>>>>>
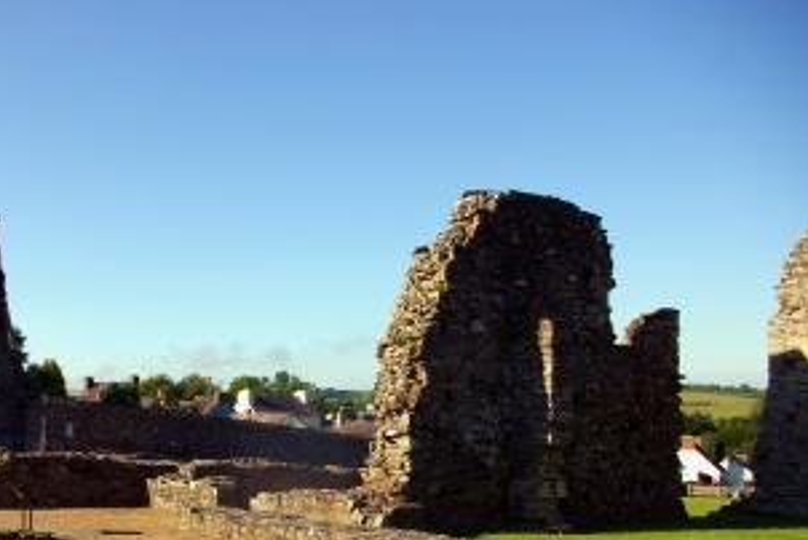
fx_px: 899
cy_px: 393
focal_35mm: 40
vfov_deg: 32.9
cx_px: 243
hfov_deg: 47.3
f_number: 6.7
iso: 140
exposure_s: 1/350
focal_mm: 18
<<<<<
### What you will do
Take the listing above and restate it word for word, without its pictures.

### Exercise response
fx_px: 899
cy_px: 393
focal_35mm: 40
vfov_deg: 32.9
cx_px: 243
hfov_deg: 47.3
f_number: 6.7
iso: 140
exposure_s: 1/350
focal_mm: 18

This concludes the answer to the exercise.